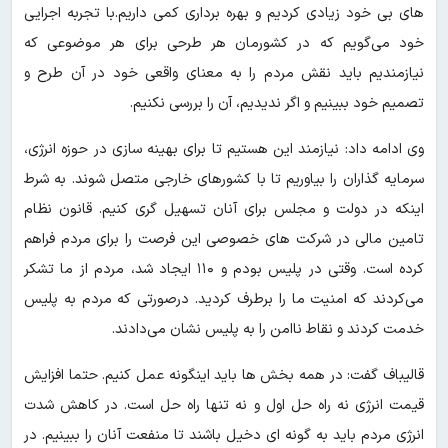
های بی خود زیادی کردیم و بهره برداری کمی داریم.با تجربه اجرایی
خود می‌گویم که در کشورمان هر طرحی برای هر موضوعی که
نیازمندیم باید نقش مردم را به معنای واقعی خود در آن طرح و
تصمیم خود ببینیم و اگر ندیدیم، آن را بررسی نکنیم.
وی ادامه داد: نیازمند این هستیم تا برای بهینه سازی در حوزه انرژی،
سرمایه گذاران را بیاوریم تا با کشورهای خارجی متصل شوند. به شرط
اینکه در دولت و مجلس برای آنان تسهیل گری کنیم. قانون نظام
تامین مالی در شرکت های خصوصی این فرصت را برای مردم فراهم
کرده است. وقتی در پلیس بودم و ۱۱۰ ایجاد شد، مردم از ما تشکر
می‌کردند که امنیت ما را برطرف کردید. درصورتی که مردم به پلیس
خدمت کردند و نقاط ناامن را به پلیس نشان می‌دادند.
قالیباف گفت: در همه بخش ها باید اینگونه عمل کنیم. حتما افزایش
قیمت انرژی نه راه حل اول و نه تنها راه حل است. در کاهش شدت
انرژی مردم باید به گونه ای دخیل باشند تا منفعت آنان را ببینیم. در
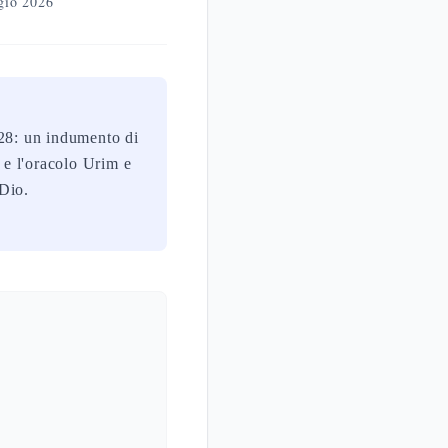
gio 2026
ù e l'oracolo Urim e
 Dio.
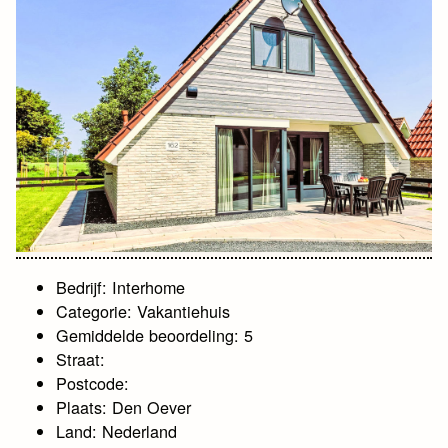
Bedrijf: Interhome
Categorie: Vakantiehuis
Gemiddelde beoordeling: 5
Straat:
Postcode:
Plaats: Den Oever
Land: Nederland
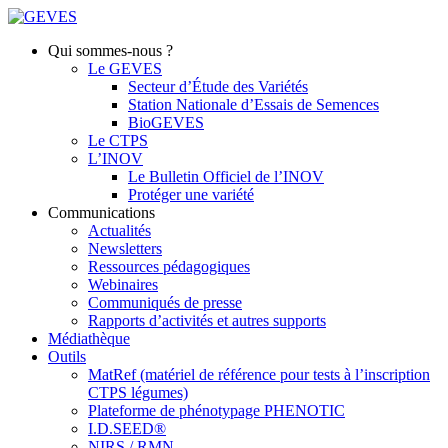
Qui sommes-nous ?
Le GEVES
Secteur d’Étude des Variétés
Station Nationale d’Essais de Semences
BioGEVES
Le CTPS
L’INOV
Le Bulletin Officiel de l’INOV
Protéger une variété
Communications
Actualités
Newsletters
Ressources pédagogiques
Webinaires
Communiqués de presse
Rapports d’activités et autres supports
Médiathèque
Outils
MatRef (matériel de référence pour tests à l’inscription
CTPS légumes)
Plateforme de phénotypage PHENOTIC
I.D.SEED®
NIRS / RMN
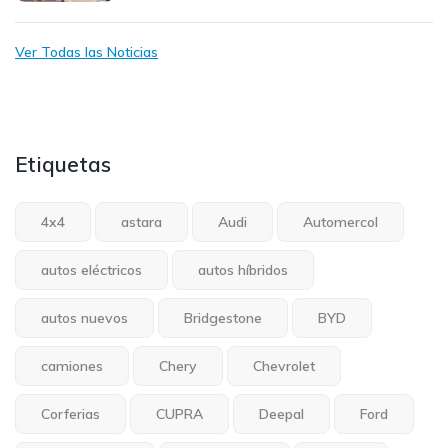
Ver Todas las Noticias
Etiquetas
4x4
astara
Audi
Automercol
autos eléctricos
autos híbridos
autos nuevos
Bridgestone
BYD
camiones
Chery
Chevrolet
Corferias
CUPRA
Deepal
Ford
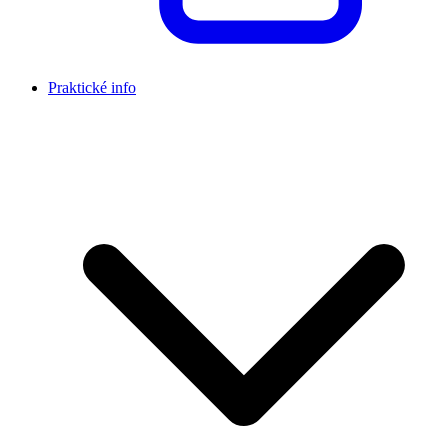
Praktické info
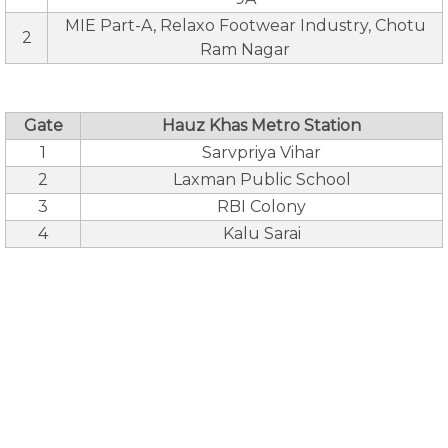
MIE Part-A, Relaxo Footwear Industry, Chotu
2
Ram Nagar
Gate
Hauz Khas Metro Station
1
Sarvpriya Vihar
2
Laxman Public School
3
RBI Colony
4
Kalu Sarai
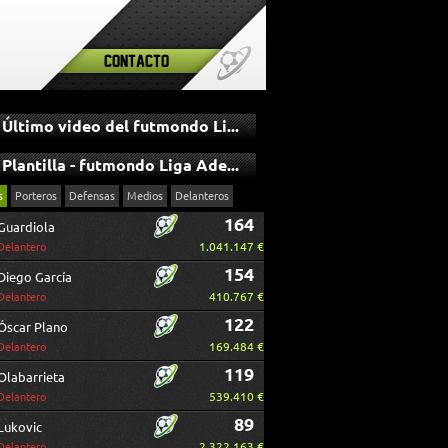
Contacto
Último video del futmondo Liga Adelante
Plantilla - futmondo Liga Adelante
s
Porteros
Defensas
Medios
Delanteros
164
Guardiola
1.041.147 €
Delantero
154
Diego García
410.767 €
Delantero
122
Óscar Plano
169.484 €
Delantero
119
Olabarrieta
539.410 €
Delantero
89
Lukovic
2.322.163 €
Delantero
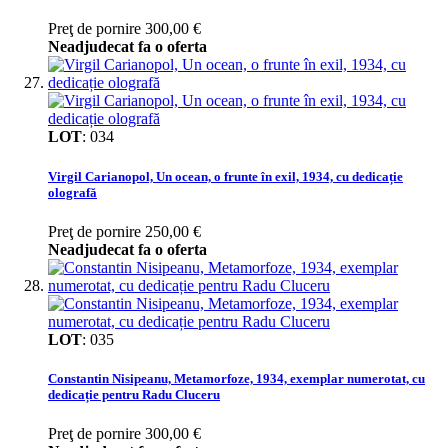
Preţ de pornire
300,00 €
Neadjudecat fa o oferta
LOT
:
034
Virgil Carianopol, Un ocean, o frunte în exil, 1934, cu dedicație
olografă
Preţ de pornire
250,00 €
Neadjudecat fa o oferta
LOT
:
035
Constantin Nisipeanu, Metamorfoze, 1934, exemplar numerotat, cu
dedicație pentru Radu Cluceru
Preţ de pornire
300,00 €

■ ■ ■

● **What you should do**:
Could you copy the lines above word for word, starting at the very first line and ending at the line that contains "وی ادامه داد: نیازمند", both ends included? Leave the pictures out.

● **Task solution**:
های بی خود زیادی کردیم و بهره برداری کمی داریم.با تجربه اجرایی
خود می‌گویم که در کشورمان هر طرحی برای هر موضوعی که
نیازمندیم باید نقش مردم را به معنای واقعی خود در آن طرح و
تصمیم خود ببینیم و اگر ندیدیم، آن را بررسی نکنیم.
وی ادامه داد: نیازمند این هستیم تا برای بهینه سازی در حوزه انرژی،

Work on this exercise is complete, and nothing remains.